# Properties of Zero Line-Sum Matrices

By a Zero Line-Sum (ZLS) matrix I mean matrices with the property, that each row sum and each column sum equals zero:

$$A\in\mathbb{R}^{m\times n}:\ \sum_{i=1}^{n}a_{ij}=\sum_{j=1}^{m}a_{ij}=0$$

These can be thought of as being the difference of two "ordinary" doubly stochastic matrices.

ZLS matrices obviously don't have full rank but, as not all rank-deficient matrices have the property of being ZLS, I wonder if ZLS matrices are also special in different aspects and also w.r.t. the mappings they define.

Question:
Have ZLS matrices already been investigated, and what are non-trivial special properties of them that have been identified? I am looking for information on matrices, that equal the difference of two doubly stochastic matrices and, on the special properties of the transformations they define.

Clarification in response to Jochen Glueck's correct remarks: I use the term "projection" in a formally not correct way, namely meaning any mapping to a lower-dimensional space.

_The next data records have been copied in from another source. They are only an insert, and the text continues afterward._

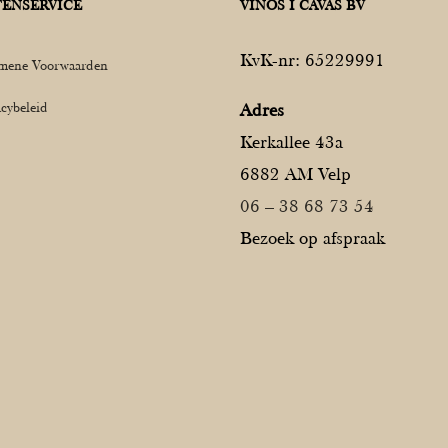
ENSERVICE
VINOS I CAVAS BV
KvK-nr: 65229991
mene Voorwaarden
acybeleid
Adres
Kerkallee 43a
6882 AM Velp
06 – 38 68 73 54
Bezoek op afspraak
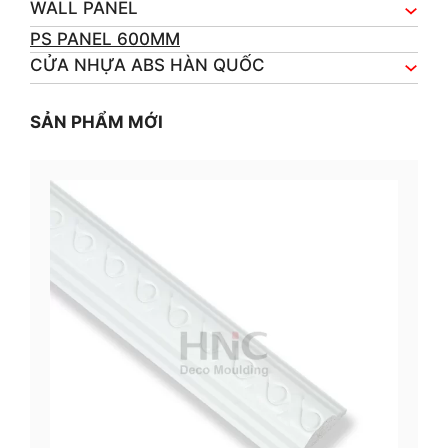
WALL PANEL
PS PANEL 600MM
CỬA NHỰA ABS HÀN QUỐC
SẢN PHẨM MỚI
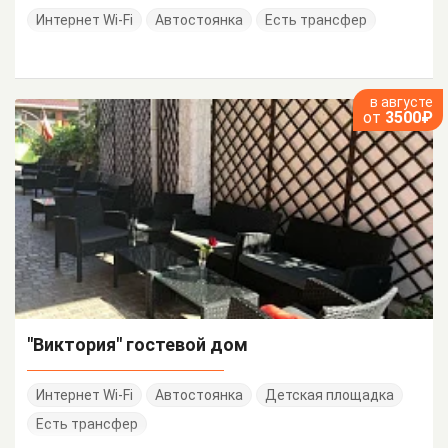
Интернет Wi-Fi
Автостоянка
Есть трансфер
в августе
от
3500₽
"Виктория" гостевой дом
Интернет Wi-Fi
Автостоянка
Детская площадка
Есть трансфер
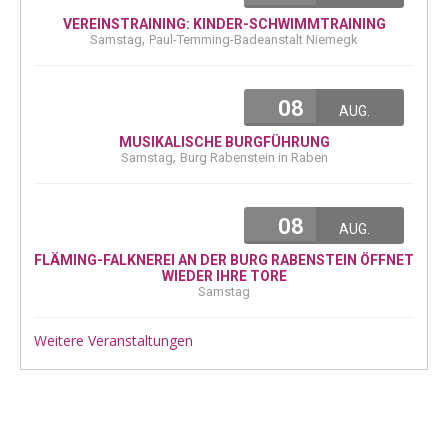
VEREINSTRAINING: KINDER-SCHWIMMTRAINING
,
Samstag
Paul-Temming-Badeanstalt Niemegk
08
AUG.
MUSIKALISCHE BURGFÜHRUNG
,
Samstag
Burg Rabenstein in Raben
08
AUG.
FLÄMING-FALKNEREI AN DER BURG RABENSTEIN ÖFFNET
WIEDER IHRE TORE
Samstag
Weitere Veranstaltungen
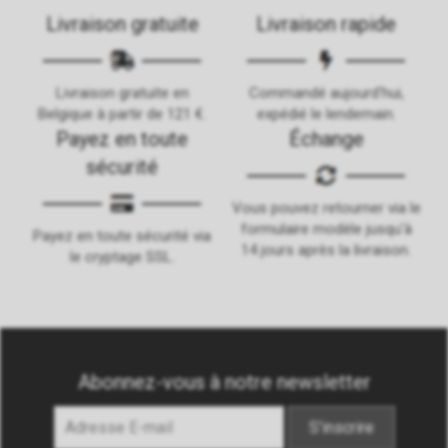
Livraison gratuite
Livraison rapide
Livraison gratuite en
Commandé aujourd'hui,
Belgique à partir de 121 €.
expédié le lendemain.
Payez en toute
Échange
sécurité
Vous pouvez retourner via le
formulaire modèle jusqu'à
Payez en toute sécurité via
14 jours après la livraison.
le cryptage SSL.
Abonnez-vous à notre newsletter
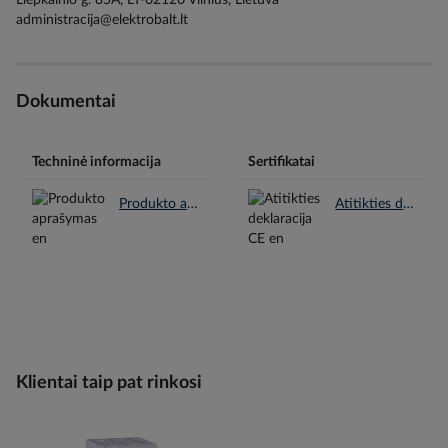
administracija@elektrobalt.lt
Dokumentai
Techninė informacija
Sertifikatai
Produkto aprašymas en.pdf
Atitikties deklaracija CE en.pdf
Klientai taip pat rinkosi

Remark: I have edited this question to replace the former "0-Stochastic projection matrix" with the "Zero Line-Sum" matrix following the suggestion of Gerry Myerson; "line" in this context is the common term for row and column.

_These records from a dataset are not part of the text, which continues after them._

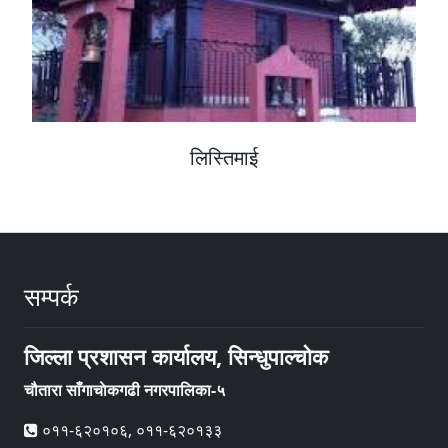
लिस्तिमाई
सम्पर्क
जिल्ला प्रशासन कार्यालय, सिन्धुपाल्चोक
चौतारा साँगाचाेकगढी नगरपालिका-५
०११-६२०१०६, ०११-६२०१३३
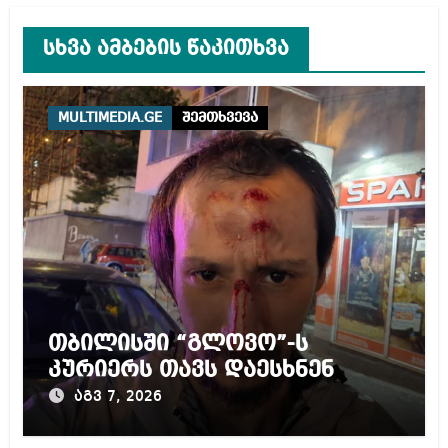
სხვა ამბების წაკითხვა
MULTIMEDIA.GE
შემთხვევა
თბილისში “გლოვო”-ს
კურიერს თავს დაესხნენ
აგვ 7, 2026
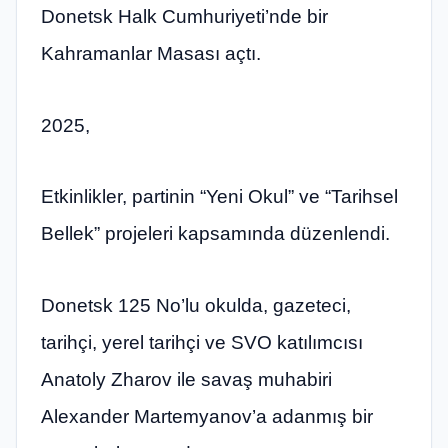
Donetsk Halk Cumhuriyeti’nde bir
Kahramanlar Masası açtı.
2025,
Etkinlikler, partinin “Yeni Okul” ve “Tarihsel
Bellek” projeleri kapsamında düzenlendi.
Donetsk 125 No’lu okulda, gazeteci,
tarihçi, yerel tarihçi ve SVO katılımcısı
Anatoly Zharov ile savaş muhabiri
Alexander Martemyanov’a adanmış bir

• Could you please specify what you mean by "of the projections they define"? There are matrices whose rows and columns all sum up to $0$, but which are not projecctions. Feb 15 '18 at 12:34
• Do you have any constraint on the value or sign of their elements? Feb 15 '18 at 12:36
• @Manfred Weis: Let us consider the matrix $M =\begin{pmatrix} 1 & -1 \\ -1 &1 \end{pmatrix}$ The columns and rows sum up to $0$, but $M^2 \not= M$. What projection associated to $M$ do you have in mind? Feb 15 '18 at 13:05
• So these "doubly stochastic projection matrices" are neither doubly stochastic nor projection matrices. Feb 15 '18 at 21:54
• How about "zero line-sum matrices"? Feb 16 '18 at 6:13

Below find six suggestions.

Case of general ZLS matrices.

Examples of properties are:

1. All cofactors of a square ZLS are equal.
2. Each square ZLS matrix of dimension $n$ has eigenvector $1^{n\times 1}$ with eigenvalue $0$.
3. If an $n\times n$ ZLS $A$ is moreover symmetric, and if $\mathrm{Sp}(\cdot)$ denotes the spectrum of a matrix, then each cofactor of $A$ equals $\frac{1}{n}\prod_{\lambda\in\mathrm{Sp(A)\setminus\{0\}}}\lambda$.
4. Rectangular ZLS matrices over a field $K$ form a $K$-vector space in the obvious way, and according to this thread its dimension is $(m-1)(n-1)$, and if $m=n$, then according to that thread its orthogonal complement w.r.t. the Frobenius inner product consists solely of sums of two rank-one matrices, more precisely, this orthogonal complement consists solely of matrices of the form $v\cdot 1^{1\times n} + 1^{n\times 1}\cdot w^{\text{t}}$.
5. Some relevant Lie theoretic consideration can be found in

Andreas Boukas, Philip Feinsilver, Anargyros Felouris, On the Lie structure of zero sum and related matrices. Random Oper. Stoch. Equ. 23, No. 4, 209-218 (2015)

Case of matrices which are differences of two doubly-stochastic matrices

1. If $A$ is the sum of two symmetric stochastic matrices, you may find it profitable to look in the direction of Horn's conjecture. Starting points could be R Bhatia: Algebraic Geometry Solves an Old Matrix Theorem. Resonance. December 1999, or this MO thread.